Bronchopulmonary dyplasia (BPD) and retinopathy of prematurity (ROP) are two major disorders of preterm birth and arise as a complication of exposure to supplemental oxygen given to treat breathing difficulties in these babies. Approximately 68-75% of premature infants weighing less than 1500g are diagnosed with BPD and ROP which often progress into severe lung disease known as Chronic Obstructive Pulmonary Disease (COPD), the world’s third leading cause of death or vision loss in the eye. Previously BPD and ROP were viewed as two distinct disorders even though they often occur simultaneously in a single infant. There are presently no cures for these conditions and only limited treatment options are available. Therefore, we hypothesise that there is an underlying mechanism that links the two disorders together. By modelling BPD and ROP disease progression together we will be able to better understand the pathways that lead to the development of these disorders, in order to find an effective preventative treatment for BPD and ROP.

3 ITEMS PINNED

Impact of bronchopulmonary dysplasia on brain and retina.

Abstract: Many premature newborns develop bronchopulmonary dysplasia (BPD), a chronic lung disease resulting from prolonged mechanical ventilation and hyperoxia. BPD survivors typically suffer long-term injuries not only to the lungs, but also to the brain and retina. However, currently it is not clear whether the brain and retinal injuries in these newborns are related only to their prematurity, or also to BPD. We investigated whether the hyperoxia known to cause histologic changes in the lungs similar to BPD in an animal model also causes brain and retinal injuries.
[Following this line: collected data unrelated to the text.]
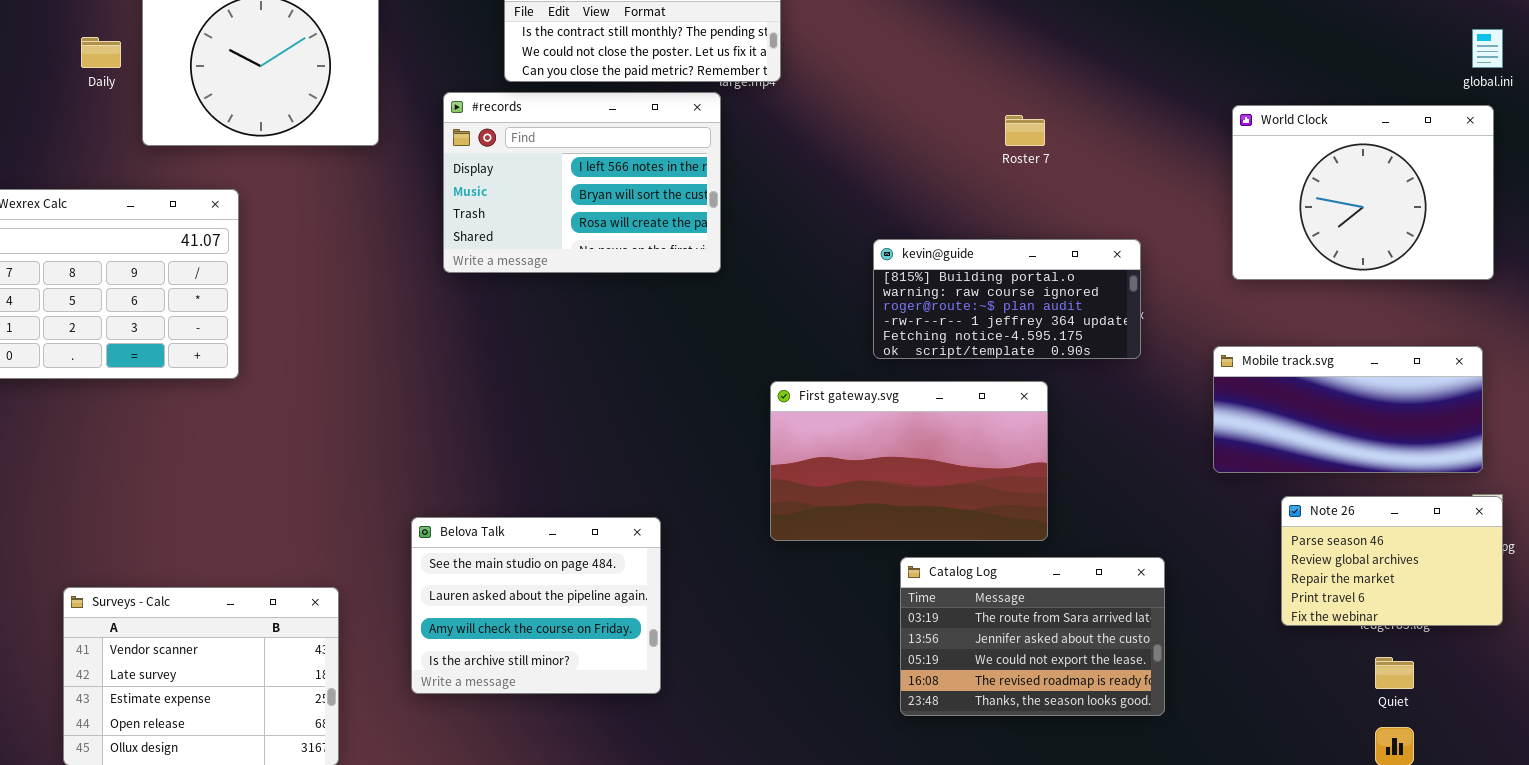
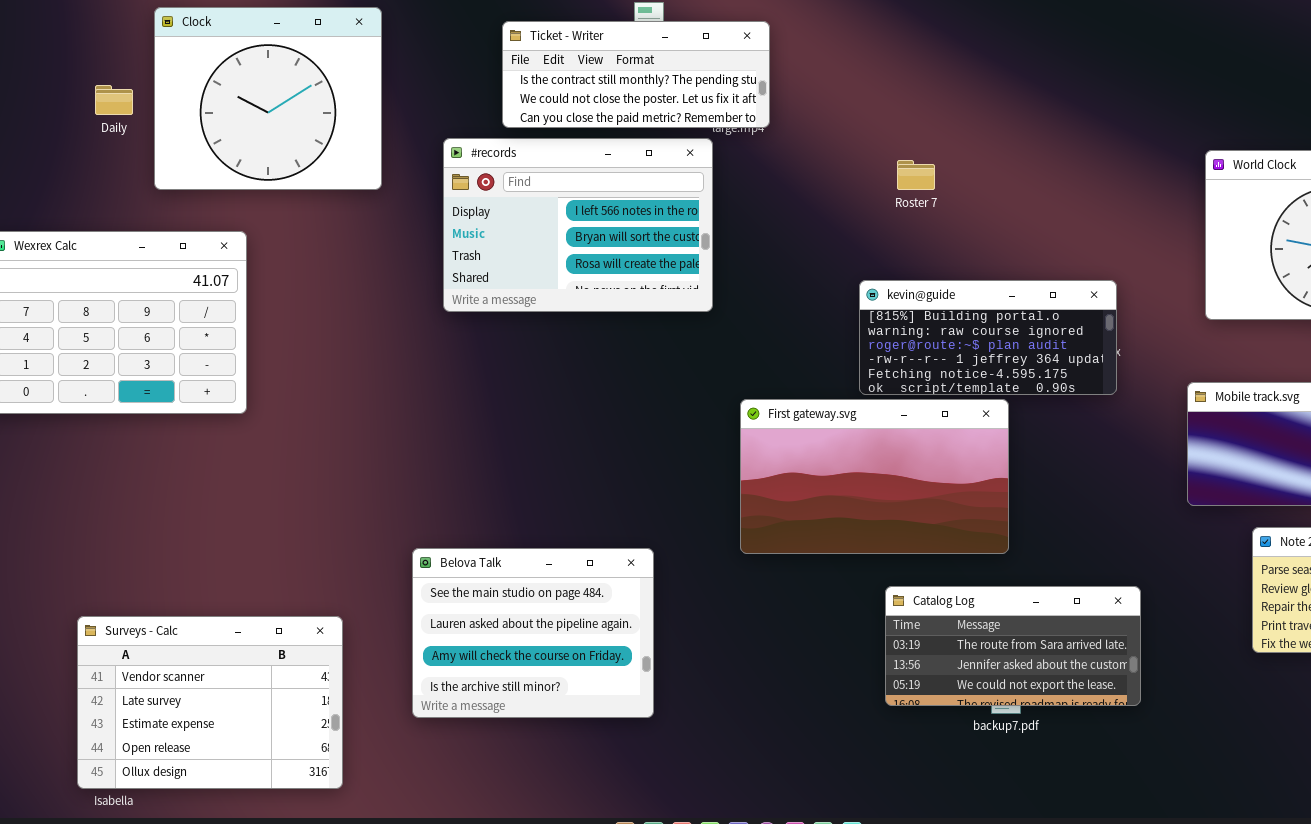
Roster 7: [1005,115,1045,146] -> [897,160,935,190], moved
First gateway.svg: [770,381,1048,541] -> [740,399,1009,554], moved
Catalog Log: [900,557,1165,716] -> [885,586,1141,706], resized

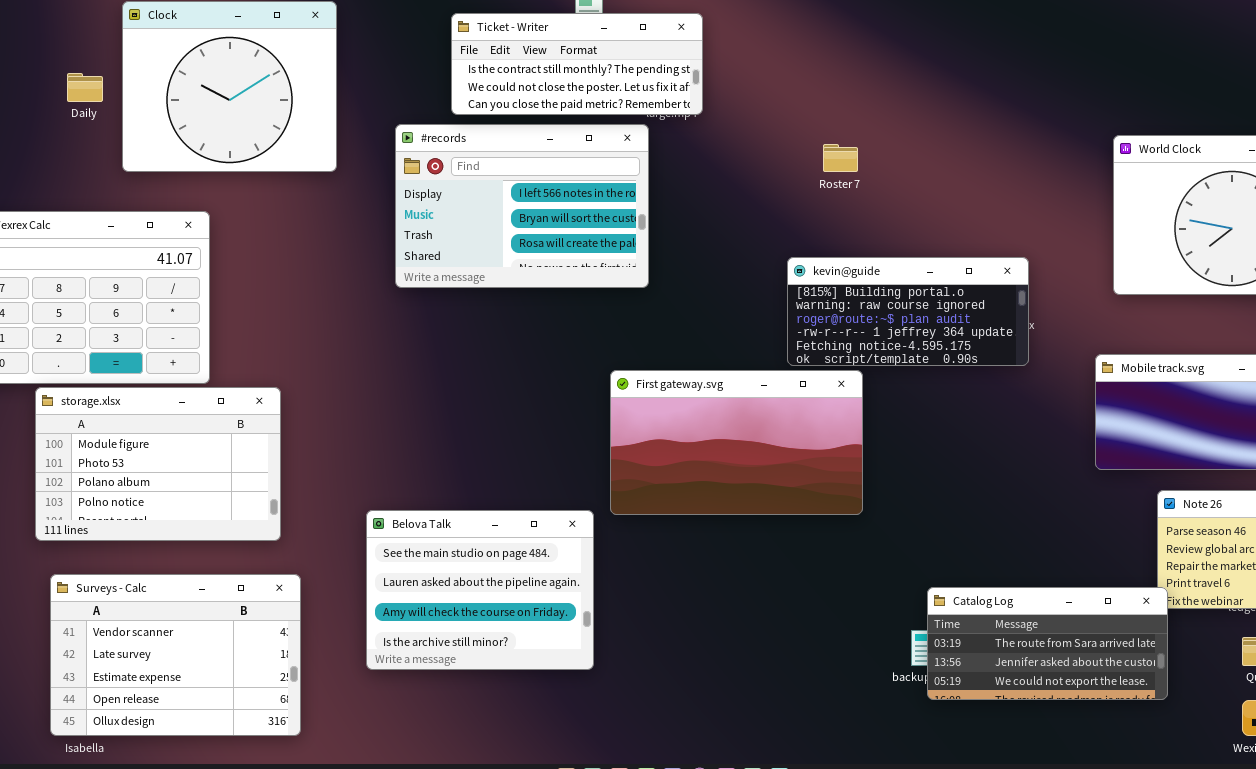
First gateway.svg: [740,399,1009,554] -> [610,370,863,515], moved
storage.xlsx: none -> [35,387,281,541], opened
Catalog Log: [885,586,1141,706] -> [927,587,1168,700], moved

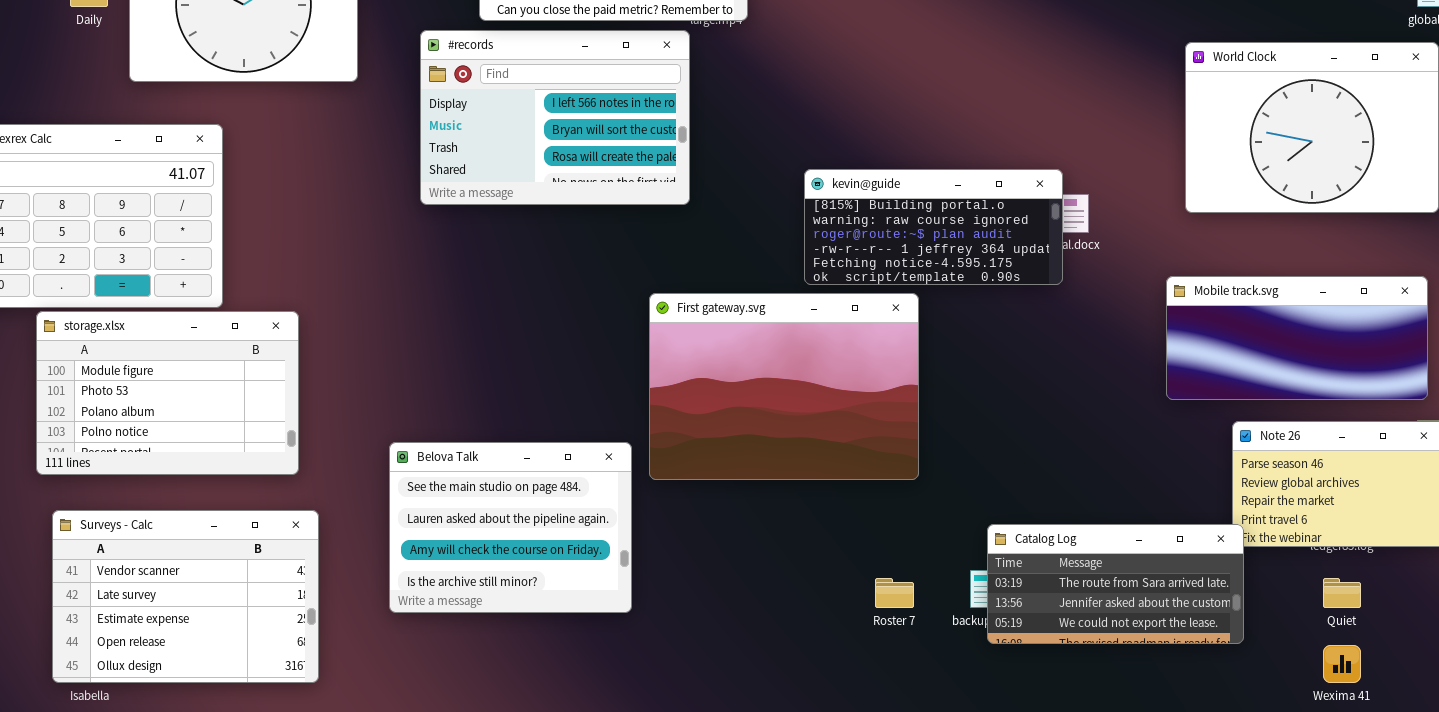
Roster 7: [823,144,858,172] -> [875,578,914,608], moved
kevin@guide: [787,257,1029,366] -> [804,169,1063,285], moved
First gateway.svg: [610,370,863,515] -> [649,293,919,480], resized

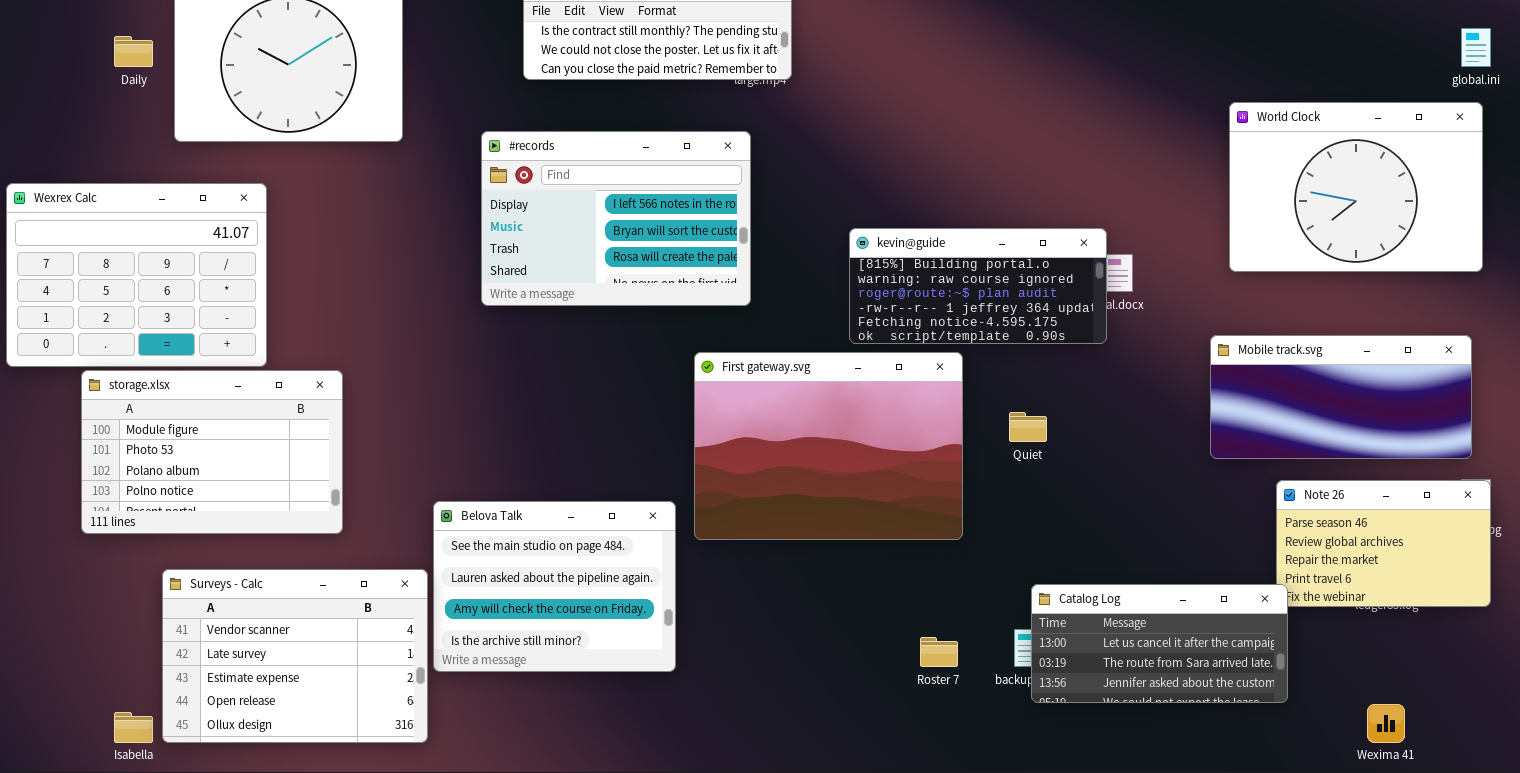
#records: [420,30,690,205] -> [481,131,751,306], moved
Surveys - Calc: [52,510,319,683] -> [162,569,428,743], moved
Catalog Log: [987,524,1244,644] -> [1031,584,1288,703], scrolled up 1 row
Quiet: [1323,578,1361,608] -> [1009,412,1047,442], moved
Sprague Dawley rat pups were exposed to hyperoxia (95% O2, 'BPD' group) or room air (21% O2, 'control' group) from postnatal day 4-14 (P4-14); the rat pups were housed in room air between P14 and P28. At P28, they were sacrificed, and their lungs, brain, and eyes were extracted. Hematoxylin and eosin staining was performed on lung and brain sections; retinas were stained with Toluidine Blue. Hyperoxia exposure resulted in an increased mean linear intercept in the lungs (P<0.0001). This increase was associated with a decrease in some brain structures [especially the whole-brain surface (P=0.02)], as well as a decrease in the thickness of the retinal layers [especially the total retina (P=0.0008)], compared to the room air control group. In addition, a significant negative relationship was observed between the lung structures and the brain (r=-0.49,P=0.02) and retina (r=-0.70,P=0.0008) structures. In conclusion, hyperoxia exposure impaired lung, brain, and retina structures. More severe lung injuries correlated with more severe brain and retinal injuries. This result suggests that the same animal model of chronic neonatal hyperoxia can be used to simultaneously study lung, brain and retinal injuries related to hyperoxia.